--- Exercise objective ---
From the entries below, transcribe exactly the lines between the line holding "b. does not" and the line holding "(4) Upon entry", inclusive; skip all other lines.

--- Listed entries ---
————————
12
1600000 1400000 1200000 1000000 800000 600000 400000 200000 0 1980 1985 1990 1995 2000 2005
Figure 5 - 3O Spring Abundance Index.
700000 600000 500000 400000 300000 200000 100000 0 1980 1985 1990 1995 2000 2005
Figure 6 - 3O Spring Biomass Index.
————————
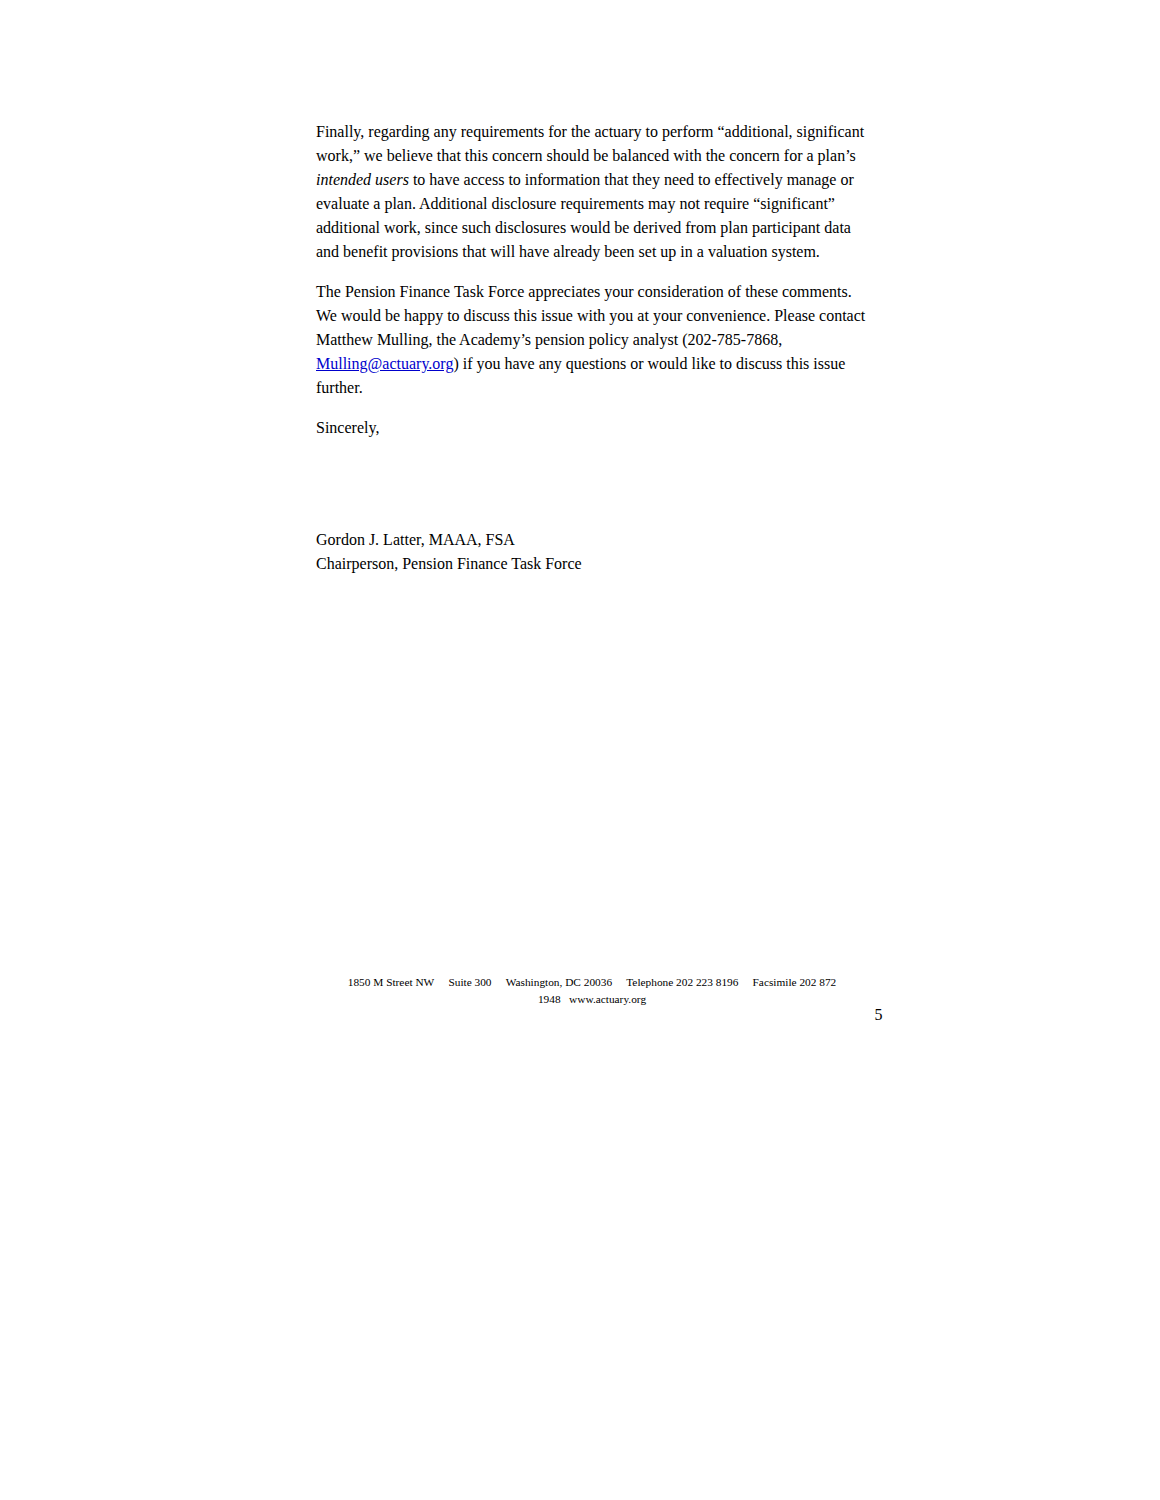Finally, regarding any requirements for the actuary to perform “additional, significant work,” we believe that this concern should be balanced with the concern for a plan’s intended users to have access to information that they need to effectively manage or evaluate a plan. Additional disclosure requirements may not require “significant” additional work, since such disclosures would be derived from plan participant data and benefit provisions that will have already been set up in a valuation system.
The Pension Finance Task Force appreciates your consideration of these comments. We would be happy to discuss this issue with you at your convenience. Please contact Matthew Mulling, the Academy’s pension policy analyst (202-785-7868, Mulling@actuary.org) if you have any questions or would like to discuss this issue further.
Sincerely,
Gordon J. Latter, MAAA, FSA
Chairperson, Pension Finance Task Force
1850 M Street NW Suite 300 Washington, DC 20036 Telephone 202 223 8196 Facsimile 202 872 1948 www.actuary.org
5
————————
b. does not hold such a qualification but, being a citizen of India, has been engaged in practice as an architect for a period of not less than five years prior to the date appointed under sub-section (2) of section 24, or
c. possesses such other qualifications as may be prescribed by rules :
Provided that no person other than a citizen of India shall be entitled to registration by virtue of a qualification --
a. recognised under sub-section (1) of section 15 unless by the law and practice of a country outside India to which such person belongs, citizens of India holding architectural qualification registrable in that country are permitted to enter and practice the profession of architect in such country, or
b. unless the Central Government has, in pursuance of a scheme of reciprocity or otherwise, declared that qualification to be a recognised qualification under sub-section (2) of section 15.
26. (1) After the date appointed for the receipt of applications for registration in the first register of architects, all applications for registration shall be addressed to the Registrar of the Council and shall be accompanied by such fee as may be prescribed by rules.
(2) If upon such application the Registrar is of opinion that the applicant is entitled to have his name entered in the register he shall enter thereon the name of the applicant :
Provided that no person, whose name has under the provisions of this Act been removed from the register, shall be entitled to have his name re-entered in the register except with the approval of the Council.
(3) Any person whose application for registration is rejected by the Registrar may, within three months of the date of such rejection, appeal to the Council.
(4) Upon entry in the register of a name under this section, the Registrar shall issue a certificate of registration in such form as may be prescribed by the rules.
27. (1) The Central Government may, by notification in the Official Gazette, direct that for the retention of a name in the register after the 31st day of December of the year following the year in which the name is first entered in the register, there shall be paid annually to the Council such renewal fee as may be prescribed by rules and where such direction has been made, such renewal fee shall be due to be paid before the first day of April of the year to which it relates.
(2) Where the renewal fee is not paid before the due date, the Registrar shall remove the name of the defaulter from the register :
————————
--- Reply to the task ---
b. does not hold such a qualification but, being a citizen of India, has been engaged in practice as an architect for a period of not less than five years prior to the date appointed under sub-section (2) of section 24, or
c. possesses such other qualifications as may be prescribed by rules :
Provided that no person other than a citizen of India shall be entitled to registration by virtue of a qualification --
a. recognised under sub-section (1) of section 15 unless by the law and practice of a country outside India to which such person belongs, citizens of India holding architectural qualification registrable in that country are permitted to enter and practice the profession of architect in such country, or
b. unless the Central Government has, in pursuance of a scheme of reciprocity or otherwise, declared that qualification to be a recognised qualification under sub-section (2) of section 15.
26. (1) After the date appointed for the receipt of applications for registration in the first register of architects, all applications for registration shall be addressed to the Registrar of the Council and shall be accompanied by such fee as may be prescribed by rules.
(2) If upon such application the Registrar is of opinion that the applicant is entitled to have his name entered in the register he shall enter thereon the name of the applicant :
Provided that no person, whose name has under the provisions of this Act been removed from the register, shall be entitled to have his name re-entered in the register except with the approval of the Council.
(3) Any person whose application for registration is rejected by the Registrar may, within three months of the date of such rejection, appeal to the Council.
(4) Upon entry in the register of a name under this section, the Registrar shall issue a certificate of registration in such form as may be prescribed by the rules.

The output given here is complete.